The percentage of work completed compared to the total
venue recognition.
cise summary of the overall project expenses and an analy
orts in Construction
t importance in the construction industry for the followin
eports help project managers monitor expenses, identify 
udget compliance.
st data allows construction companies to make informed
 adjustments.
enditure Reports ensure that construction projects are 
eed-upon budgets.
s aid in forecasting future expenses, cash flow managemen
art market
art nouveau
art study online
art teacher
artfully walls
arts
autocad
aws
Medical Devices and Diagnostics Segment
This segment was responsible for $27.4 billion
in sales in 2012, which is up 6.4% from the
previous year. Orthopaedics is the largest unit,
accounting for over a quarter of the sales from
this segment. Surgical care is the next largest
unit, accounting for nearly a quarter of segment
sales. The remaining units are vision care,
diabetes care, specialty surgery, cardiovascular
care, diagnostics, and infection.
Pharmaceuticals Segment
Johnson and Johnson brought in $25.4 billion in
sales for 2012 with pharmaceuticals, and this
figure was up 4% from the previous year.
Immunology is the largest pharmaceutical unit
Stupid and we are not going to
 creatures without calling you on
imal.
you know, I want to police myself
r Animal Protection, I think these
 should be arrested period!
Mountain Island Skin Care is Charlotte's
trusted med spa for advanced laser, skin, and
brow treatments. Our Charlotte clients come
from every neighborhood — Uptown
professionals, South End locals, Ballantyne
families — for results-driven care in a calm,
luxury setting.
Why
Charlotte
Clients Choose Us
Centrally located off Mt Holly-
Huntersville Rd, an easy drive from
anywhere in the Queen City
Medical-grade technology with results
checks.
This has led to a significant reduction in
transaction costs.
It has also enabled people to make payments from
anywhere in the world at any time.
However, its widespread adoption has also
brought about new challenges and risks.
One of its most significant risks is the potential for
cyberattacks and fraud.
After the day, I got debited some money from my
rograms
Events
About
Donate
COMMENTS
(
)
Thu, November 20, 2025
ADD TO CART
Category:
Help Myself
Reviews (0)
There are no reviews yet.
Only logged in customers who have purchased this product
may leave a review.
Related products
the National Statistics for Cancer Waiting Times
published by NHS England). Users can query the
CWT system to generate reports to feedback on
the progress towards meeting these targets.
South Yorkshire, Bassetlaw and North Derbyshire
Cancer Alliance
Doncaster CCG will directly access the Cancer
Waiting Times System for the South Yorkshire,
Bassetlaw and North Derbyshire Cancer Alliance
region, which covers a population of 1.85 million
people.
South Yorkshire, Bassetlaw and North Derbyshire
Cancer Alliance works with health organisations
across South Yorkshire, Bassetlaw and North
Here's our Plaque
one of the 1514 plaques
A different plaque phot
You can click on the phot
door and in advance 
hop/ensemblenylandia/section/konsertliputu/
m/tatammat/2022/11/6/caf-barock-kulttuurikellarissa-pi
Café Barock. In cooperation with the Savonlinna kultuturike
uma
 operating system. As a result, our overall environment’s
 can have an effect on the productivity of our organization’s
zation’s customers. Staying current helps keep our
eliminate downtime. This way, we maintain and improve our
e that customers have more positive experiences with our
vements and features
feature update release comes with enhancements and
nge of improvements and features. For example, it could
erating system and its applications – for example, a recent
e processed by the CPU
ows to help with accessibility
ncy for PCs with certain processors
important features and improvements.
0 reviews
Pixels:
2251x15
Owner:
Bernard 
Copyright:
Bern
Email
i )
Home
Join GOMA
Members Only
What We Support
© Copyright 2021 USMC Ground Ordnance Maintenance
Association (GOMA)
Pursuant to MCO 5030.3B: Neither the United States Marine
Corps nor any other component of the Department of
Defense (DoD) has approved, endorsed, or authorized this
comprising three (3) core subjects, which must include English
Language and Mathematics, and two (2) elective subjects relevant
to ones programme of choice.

**ASSIGNMENT:**
Convert every line of text in the material above into a JSON list of strings, one string per line, leaving out blank lines.

**FINISHED EXERCISE:**
[
  "The percentage of work completed compared to the total",
  "venue recognition.",
  "cise summary of the overall project expenses and an analy",
  "orts in Construction",
  "t importance in the construction industry for the followin",
  "eports help project managers monitor expenses, identify ",
  "udget compliance.",
  "st data allows construction companies to make informed",
  " adjustments.",
  "enditure Reports ensure that construction projects are ",
  "eed-upon budgets.",
  "s aid in forecasting future expenses, cash flow managemen",
  "art market",
  "art nouveau",
  "art study online",
  "art teacher",
  "artfully walls",
  "arts",
  "autocad",
  "aws",
  "Medical Devices and Diagnostics Segment",
  "This segment was responsible for $27.4 billion",
  "in sales in 2012, which is up 6.4% from the",
  "previous year. Orthopaedics is the largest unit,",
  "accounting for over a quarter of the sales from",
  "this segment. Surgical care is the next largest",
  "unit, accounting for nearly a quarter of segment",
  "sales. The remaining units are vision care,",
  "diabetes care, specialty surgery, cardiovascular",
  "care, diagnostics, and infection.",
  "Pharmaceuticals Segment",
  "Johnson and Johnson brought in $25.4 billion in",
  "sales for 2012 with pharmaceuticals, and this",
  "figure was up 4% from the previous year.",
  "Immunology is the largest pharmaceutical unit",
  "Stupid and we are not going to",
  " creatures without calling you on",
  "imal.",
  "you know, I want to police myself",
  "r Animal Protection, I think these",
  " should be arrested period!",
  "Mountain Island Skin Care is Charlotte's",
  "trusted med spa for advanced laser, skin, and",
  "brow treatments. Our Charlotte clients come",
  "from every neighborhood — Uptown",
  "professionals, South End locals, Ballantyne",
  "families — for results-driven care in a calm,",
  "luxury setting.",
  "Why",
  "Charlotte",
  "Clients Choose Us",
  "Centrally located off Mt Holly-",
  "Huntersville Rd, an easy drive from",
  "anywhere in the Queen City",
  "Medical-grade technology with results",
  "checks.",
  "This has led to a significant reduction in",
  "transaction costs.",
  "It has also enabled people to make payments from",
  "anywhere in the world at any time.",
  "However, its widespread adoption has also",
  "brought about new challenges and risks.",
  "One of its most significant risks is the potential for",
  "cyberattacks and fraud.",
  "After the day, I got debited some money from my",
  "rograms",
  "Events",
  "About",
  "Donate",
  "COMMENTS",
  "(",
  ")",
  "Thu, November 20, 2025",
  "ADD TO CART",
  "Category:",
  "Help Myself",
  "Reviews (0)",
  "There are no reviews yet.",
  "Only logged in customers who have purchased this product",
  "may leave a review.",
  "Related products",
  "the National Statistics for Cancer Waiting Times",
  "published by NHS England). Users can query the",
  "CWT system to generate reports to feedback on",
  "the progress towards meeting these targets.",
  "South Yorkshire, Bassetlaw and North Derbyshire",
  "Cancer Alliance",
  "Doncaster CCG will directly access the Cancer",
  "Waiting Times System for the South Yorkshire,",
  "Bassetlaw and North Derbyshire Cancer Alliance",
  "region, which covers a population of 1.85 million",
  "people.",
  "South Yorkshire, Bassetlaw and North Derbyshire",
  "Cancer Alliance works with health organisations",
  "across South Yorkshire, Bassetlaw and North",
  "Here's our Plaque",
  "one of the 1514 plaques",
  "A different plaque phot",
  "You can click on the phot",
  "door and in advance ",
  "hop/ensemblenylandia/section/konsertliputu/",
  "m/tatammat/2022/11/6/caf-barock-kulttuurikellarissa-pi",
  "Café Barock. In cooperation with the Savonlinna kultuturike",
  "uma",
  " operating system. As a result, our overall environment’s",
  " can have an effect on the productivity of our organization’s",
  "zation’s customers. Staying current helps keep our",
  "eliminate downtime. This way, we maintain and improve our",
  "e that customers have more positive experiences with our",
  "vements and features",
  "feature update release comes with enhancements and",
  "nge of improvements and features. For example, it could",
  "erating system and its applications – for example, a recent",
  "e processed by the CPU",
  "ows to help with accessibility",
  "ncy for PCs with certain processors",
  "important features and improvements.",
  "0 reviews",
  "Pixels:",
  "2251x15",
  "Owner:",
  "Bernard ",
  "Copyright:",
  "Bern",
  "Email",
  "i )",
  "Home",
  "Join GOMA",
  "Members Only",
  "What We Support",
  "© Copyright 2021 USMC Ground Ordnance Maintenance",
  "Association (GOMA)",
  "Pursuant to MCO 5030.3B: Neither the United States Marine",
  "Corps nor any other component of the Department of",
  "Defense (DoD) has approved, endorsed, or authorized this",
  "comprising three (3) core subjects, which must include English",
  "Language and Mathematics, and two (2) elective subjects relevant",
  "to ones programme of choice."
]